Problem: Most of the biggest AI companies don’t have any more data to gobble up, and as a result, they’ve stopped growing. So, how do you improve AI if there’s no more data to feed it?
Enter reasoning models. Reasoning AI can now “think” a bit like a human, breaking a challenging problem into parts. It still works similarly to normal LLMs, but they “show their work.” Because they “think” in stages, they perform better at math, science, coding, and other subjects.
Researchers also hoped it would give a peek under the hood, into the black box, to see how the AI is coming up with its answer. Despite their impressive results, the models are not without downsides.
Reasoning AIs “lie” about their thinking
Reasoning models aren’t always accurate with how they get their answer. In a paper published a few days ago, Anthropic tested AI accuracy.
They asked AIs multiple-choice questions and noted their correct answers and lines of thinking. Then, they asked the AIs the same multiple-choice question but gave them a hint suggesting the wrong answer. The AI often gave the wrong answer based on the hint, but didn’t say it used the hint in its reasoning.
In other words, although reasoning models may show you their work, they may not show you their true process. “On average across all the different hint types, Claude 3.7 Sonnet mentioned the hint 25% of the time, and DeepSeek R1 mentioned it 39% of the time. A substantial majority of answers, then, were unfaithful.”
The researchers conclude, “There’s no specific reason why the reported Chain-of-Thought must accurately reflect the true reasoning process; there might even be circumstances where a model actively hides aspects of its thought process from the user.”
Reasoning AI, then, may often be “unfaithful,” or, as we would say if a human were doing the same thing, lying, about how it got its answer.
Reasoning AIs “hallucinate” more
Second, reasoning AIs are more likely to “hallucinate.” This is what happens when an AI makes up a fact and confidently gives the wrong answer, and it happens surprisingly often. Sometimes the hallucinations are funny, other times creepy.
“Google’s Bard chatbot incorrectly claiming that the James Webb Space Telescope had captured the world’s first images of a planet outside our solar system. Microsoft’s chat AI, Sydney, admitting to falling in love with users and spying on Bing employees.”
The hallucination problem continues to stump AI researchers, and reasoning AI takes a step backward in this regard.
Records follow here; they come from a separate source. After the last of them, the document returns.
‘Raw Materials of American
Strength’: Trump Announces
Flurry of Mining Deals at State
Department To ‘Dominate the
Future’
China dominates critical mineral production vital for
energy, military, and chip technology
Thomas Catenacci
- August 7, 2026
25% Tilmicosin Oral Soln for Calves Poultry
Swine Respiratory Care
They hallucinate even worse than regular AIs: “The newest and most powerful technologies—so-called reasoning systems from companies like OpenAI, Google and the Chinese start-up DeepSeek—are generating more errors, not fewer. As their math skills have notably improved, their handle on facts has gotten shakier. It is not entirely clear why.”
So, what does all of this information mean for you?
The spiritual dangers of AI
As I’ve written before, we need “wisdom for the modern age.” In the article, “Meta announces it will label AI-generated content,” I give a few principles for handling AI in your day-to-day life in a Christ-like way.
Today, I want to hone in on the spiritual side of these models. AI holds immense power, especially as companies and governments use it more. Where there’s earthly power, there’s spiritual power too.
As Paul writes, “For we do not wrestle against flesh and blood, but against the rulers, against the authorities, against the cosmic powers over this present darkness, against the spiritual forces of evil in the heavenly places.” (Ephesians 6:12)
AI may be a useful tool, but it can also lead Christians and unbelievers alike astray.
Consider a few examples.
- The more powerful AI becomes, the better life-ruining scams become.
- AI “friends” can lead Christians astray.
- AI can be used to lie in applications.
- “Bots” propagate conspiracy theories and fake facts on social media.
- Bots can pretend to be humans, arguing with you about politics on social media.
Should we dread AI and their misuse by spiritual and earthly authorities?
Certainly not. Instead, we do as Paul said—we put on the full armor of God. Particularly, we should tighten the belt of truth, not letting fear or anger lead us astray from trusting in God from the truth of the gospel.
As AI becomes more prevalent, how can you increase your AI awareness online? How can you return to the certainty of Christ in such an uncertain time?